There is a world around us, a world of people, tactile sensation, and culture. There is also a wired world, inside the computer, of images, personalities, virtual experiences, and a culture all of its own. The day after a classmate commits suicide, Lain, a 13 year old girl, discovers how closely the 2 worlds are linked when she receives an e-mail from the dead girl: I still live here. I just abandoned my body.

Why should you watch Serial Experiments Lain?

Words: Leigh Price

Serial Experiments Lain

Serial Experiments Lain has taken on a life of its own in recent years. It shows up across social media, usually as isolated clips posted to YouTube or TikTok, or illustrating those 4-hour music compilations people put together for vibes. And it’s maybe not surprising that Lain’s influence is best felt online, as this thirteen-episode anime series is perhaps one of the greatest predictors of the modern internet and the way people interact with it.

The show stars Lain, a high school girl who isn’t great at socialising. She’s quiet, withdrawn and rarely spends time with friends of her own volition. One thing she does love, however, is computers, and encouraged by her father she steadily digs into the Wired, a virtual realm. Here, people can be who they want to be or do what they want to do, all connected together in this parallel space.

Serial Experiments Lain released in 1998. At this time, the internet was still predominantly dial-up. Social media at the time consisted of forums and IRC chatrooms. Myspace didn’t exist, let alone Facebook. And yet, for all its surrealism and psychological horror, Lain isn’t too far off the world we live in now. A world where online content is driven by algorithms easily manipulated by shady political forces, people offload their thinking to chatbots and somehow, despite being constantly connected, we increasingly isolate ourselves.

These themes are central to Serial Experiments Lain. It raises questions around loneliness and what it means to truly connect with other people. It examines the sense of self, and the way our personalities can be fragmented into the different ways we present ourselves online. It examines our relationship with technology and how it can be used to consume us instead of aiding us.
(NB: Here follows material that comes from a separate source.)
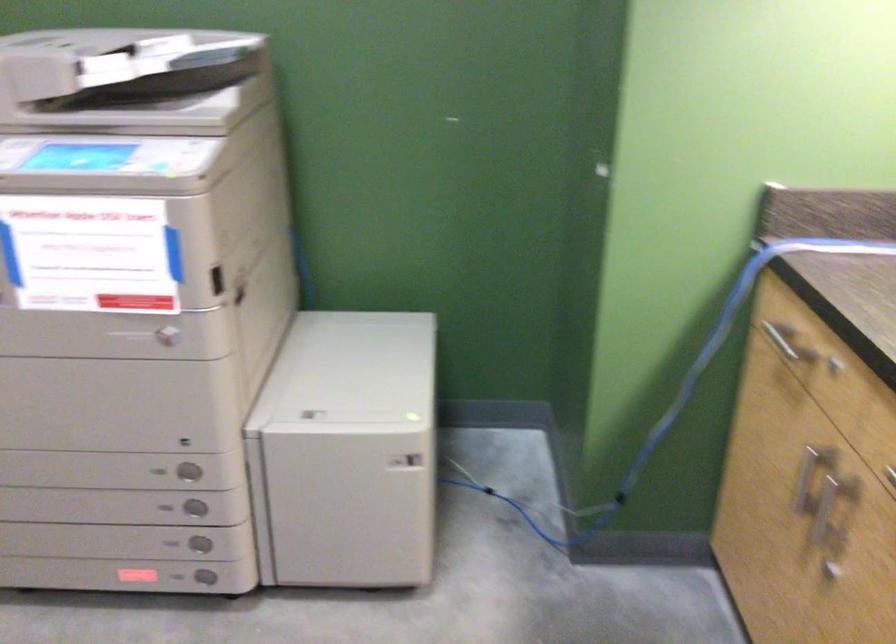
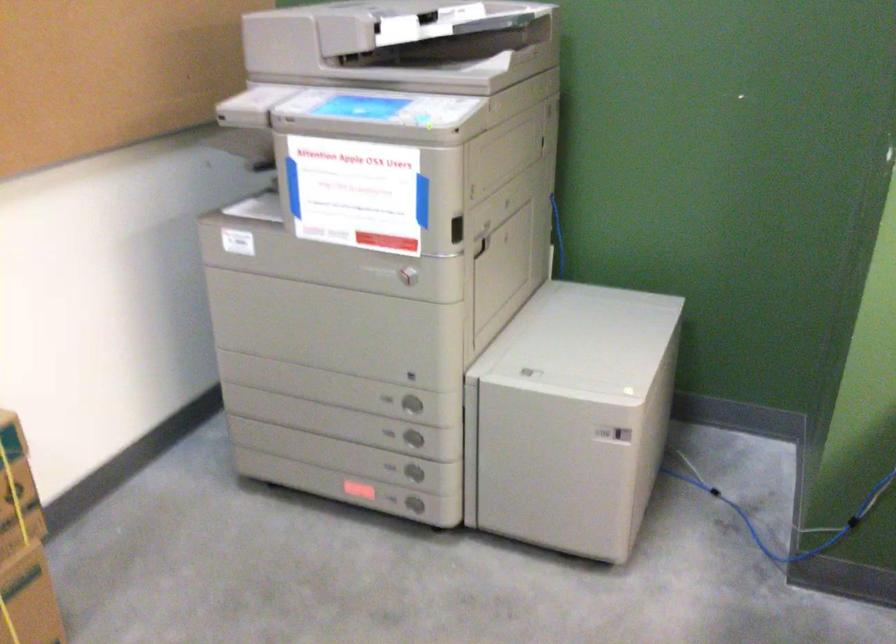
In the second image, find the point that corresponds to point 195,509 in the first image.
All these themes are presented with some of the strangest visuals in any anime. While Lain’s grasp on reality breaks as the series goes on, there’s never really a truly grounded reality within the show itself. Stark contrast colours cause environments to look alien, obscuring things like steps through shadows that look like starry skies. Lain’s ever-changing room becomes a maze of wires and screens, obscuring the walls and windows that ground her to the natural world.

The show has also been compared to Neon Genesis Evangelion, and it’s not hard to see why. Both shows provide a painfully close-up experience of a character’s slow deterioration while desperately craving connection and finding it in all the wrong places. Visually there are a lot of similarities, drawing from a distinctively 90s anime style dripping in surreal imagery.

BAFF will be screening two episodes of the series, giving you a taster of this strange, dark world. Whether you choose to explore it further is entirely up to you.